▶ [Task directions]: Pick out each line of the records that includes the string "front", and copy it.

▶ [Records for the task]:
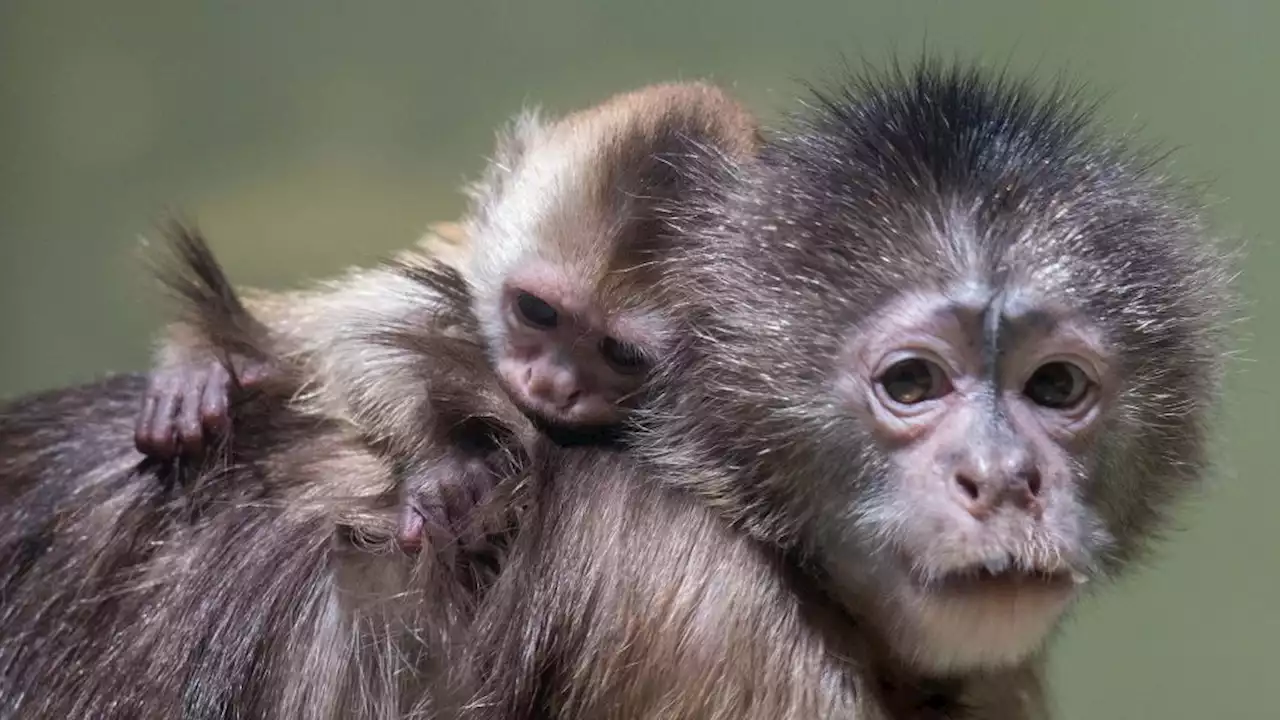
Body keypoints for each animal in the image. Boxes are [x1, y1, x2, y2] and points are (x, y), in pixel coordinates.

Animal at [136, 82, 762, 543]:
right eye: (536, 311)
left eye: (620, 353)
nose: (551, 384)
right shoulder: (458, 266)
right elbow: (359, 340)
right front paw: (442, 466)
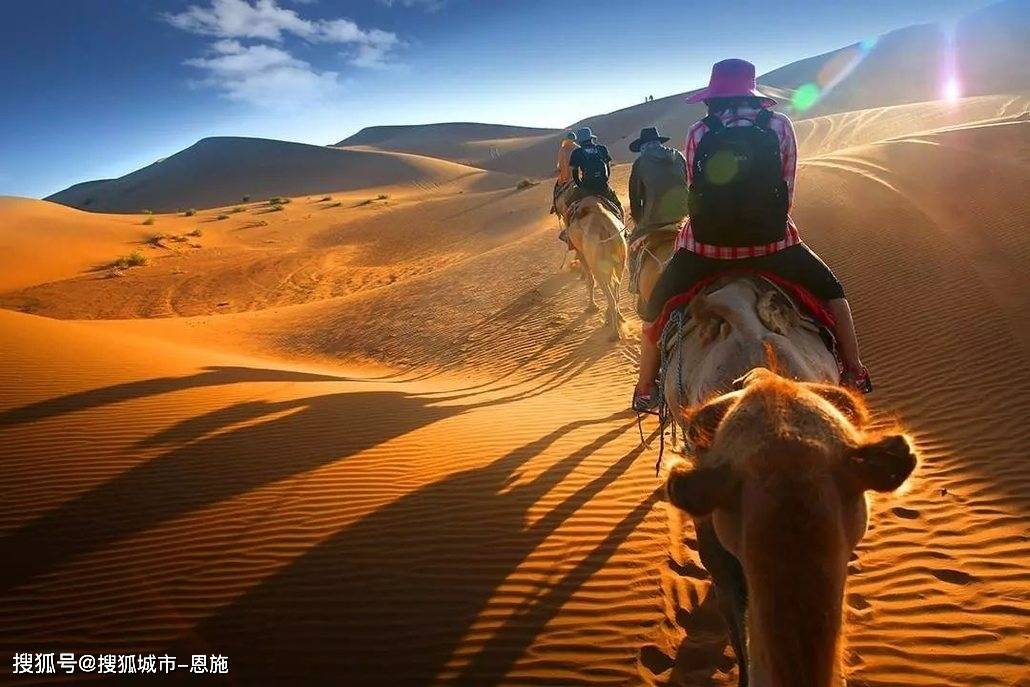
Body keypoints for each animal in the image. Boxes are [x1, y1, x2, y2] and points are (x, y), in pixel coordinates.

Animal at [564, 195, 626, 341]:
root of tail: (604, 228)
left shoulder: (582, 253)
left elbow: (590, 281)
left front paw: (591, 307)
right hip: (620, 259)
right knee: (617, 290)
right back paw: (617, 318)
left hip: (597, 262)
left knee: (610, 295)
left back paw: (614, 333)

...

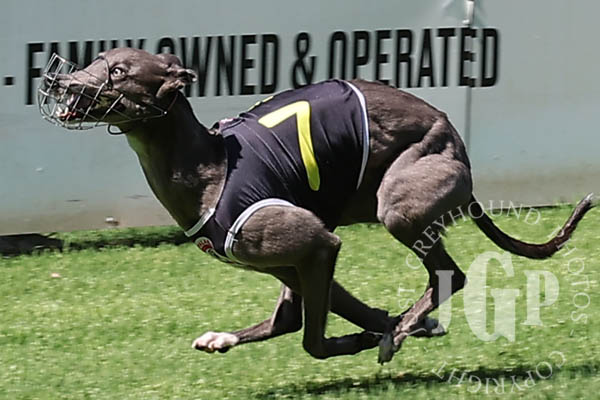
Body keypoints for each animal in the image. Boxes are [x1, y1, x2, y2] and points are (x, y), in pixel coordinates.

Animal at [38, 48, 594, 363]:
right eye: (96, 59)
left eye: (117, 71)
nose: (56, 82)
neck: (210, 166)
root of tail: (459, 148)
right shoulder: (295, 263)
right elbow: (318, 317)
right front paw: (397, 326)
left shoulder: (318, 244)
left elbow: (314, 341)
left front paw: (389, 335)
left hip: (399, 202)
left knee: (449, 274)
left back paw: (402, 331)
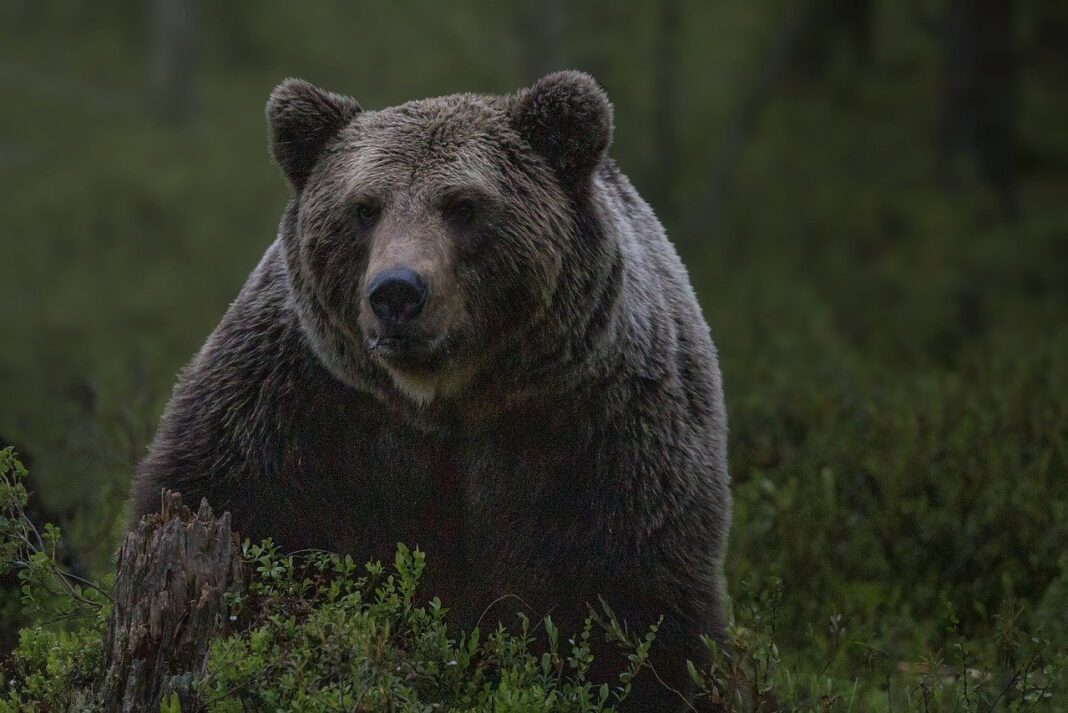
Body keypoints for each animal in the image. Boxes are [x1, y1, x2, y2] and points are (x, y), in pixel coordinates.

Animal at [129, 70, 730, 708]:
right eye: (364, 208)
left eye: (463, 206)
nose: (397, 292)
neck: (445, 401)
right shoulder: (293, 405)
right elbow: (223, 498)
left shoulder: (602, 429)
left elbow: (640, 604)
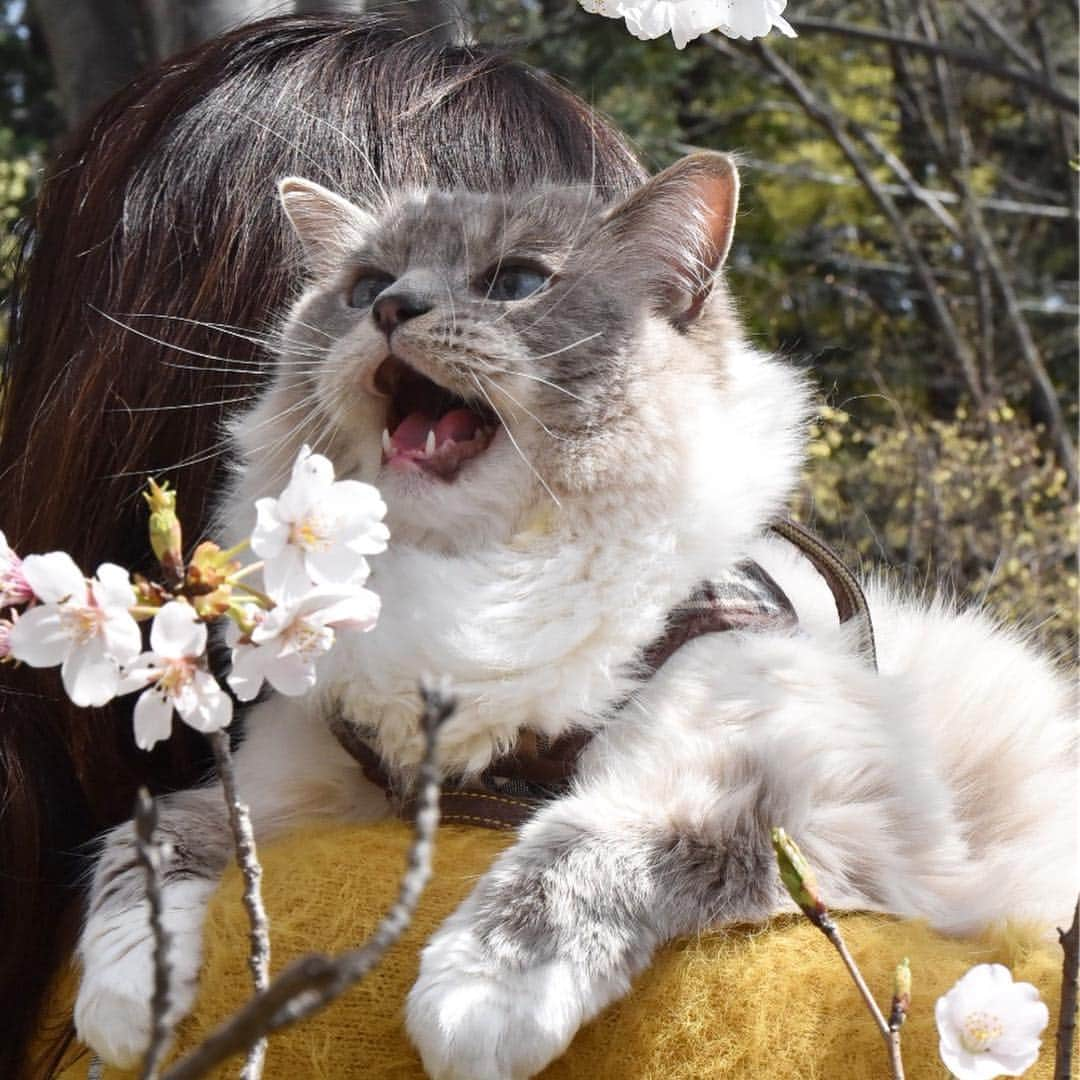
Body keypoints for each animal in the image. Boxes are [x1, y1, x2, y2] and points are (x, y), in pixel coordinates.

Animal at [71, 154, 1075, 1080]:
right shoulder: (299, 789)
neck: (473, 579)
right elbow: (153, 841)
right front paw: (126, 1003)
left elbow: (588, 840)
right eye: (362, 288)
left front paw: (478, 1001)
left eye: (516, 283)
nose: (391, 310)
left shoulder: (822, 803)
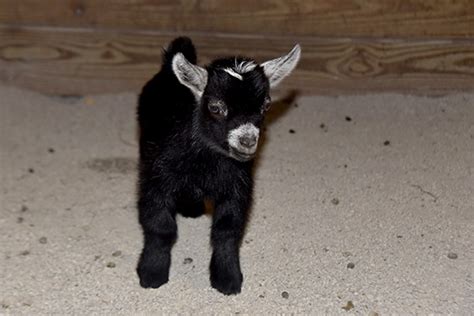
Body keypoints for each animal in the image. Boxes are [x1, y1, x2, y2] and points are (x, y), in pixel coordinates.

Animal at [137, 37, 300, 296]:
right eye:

▶ [Finished exercise]:
right front paw: (442, 466)
left front paw: (591, 307)
right front paw: (397, 326)
left front paw: (389, 335)
right front paw: (126, 1003)
left front paw: (478, 1001)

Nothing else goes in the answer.